What happens when your claims regarding small or home-based business expenses on IRS Form 1040 Schedule C, Profit or Loss from Business (Sole Proprietorship) are disallowed? The Internal Revenue Service (IRS) has guidelines that determine whether or not a business activity is carried on for profit. Rulings fundamentally rest on a determination whether or not business activity has been profitable in three of the last five (or the special case; two out of the last seven) tax years (including the current year) reported. If your business fails the "three-years-of-profit" test, the IRS applies Internal Revenue Code (IRC) Section 183 (Activities Not Engaged in for Profit), also known as the " hobby loss rule ". When your activities are viewed as a hobby rather than a for-profit business, tax claims reported on the 1040 Schedule C are disallowed, but not forgotten! All income previously reported on Schedule C is now reported as a write-in entry "hobby income" on Form 1040 Line 21, Other Income. Unlike business losses that are subtracted from any reported business income, hobby "losses" can only be reported as an Itemized Deduction on Line 23, IRS Form 1040 Schedule A under Certain Miscellaneous Deductions. This category of deductions is subject to a 2% threshold based on the adjusted gross income (AGI). If a taxpayer does not itemize their deductions, these previously legitimate losses will be lost leaving all the income subject to income tax rates.
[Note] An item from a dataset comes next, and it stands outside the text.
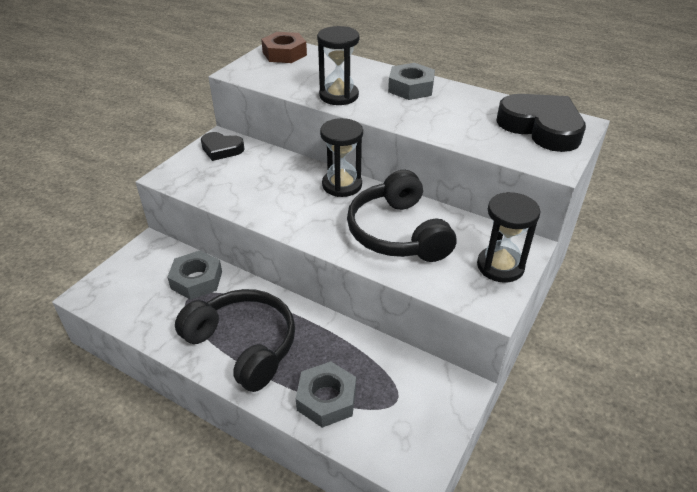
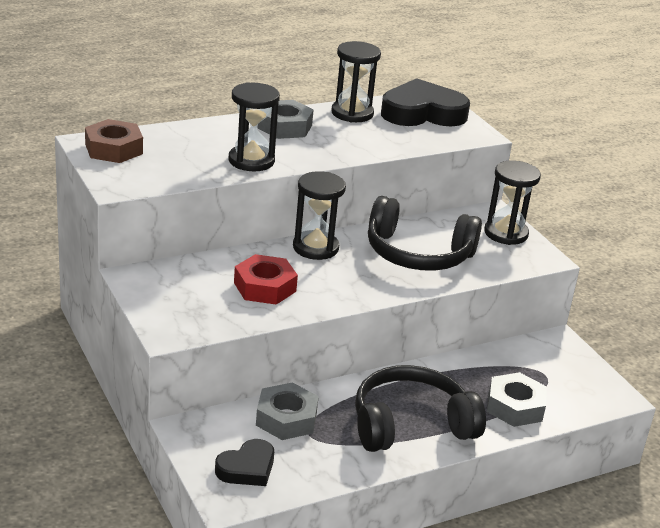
camera: 60 degrees left, 10 degrees down
black heart [201,132,245,161] -> black heart moved to [215,439,274,486]
none -> red nut [234,254,298,305]
none -> black hourglass [332,41,381,122]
The fact that the expenses, associated with "hobby" -related activities, are now reported only if the taxpayer chooses to itemize deductions and then, subject to the 2% -of-AGI limitation, is only half the story! Like gambling income, all hobby expenses are limited by the total amount of hobby income reported on Form 1040 Line 21. Furthermore, expenses can only be deducted in a specific order from the reported income. The first category to be deducted from the income relates to home mortgage interest and real estate taxes especially if your hobby requires physical space. After these expenses are applied to the reported income, deductions for advertising, utilities, insurance premiums, and operation-related costs can be deducted. Finally, if any amount of hobby income remains, depreciation and amortization of property can be applied. When only part of the depreciation expense can be applied to the remaining reported income, it is allocated across all depreciable assets involved with the hobby.
Do you have a record of profitable past performance and believe you are just in a business cycle slump? If you receive a notice from the IRS that raises the question of profit motive because of the "three-years-of-profit" guideline, you have 60 days to file IRS Form 5213, Election to Postpone Determination as To Whether the Presumption Applies That an Activity Is Engaged in for Profit. Best practices suggest that you should file this request only in response to correspondence from the IRS rather than as a proactive measure. Seek professional advice especially regarding the timing of any tax-related filings with the IRS. Pay for professional advice especially when filing income taxes; don't be penny-wise and pound-foolish!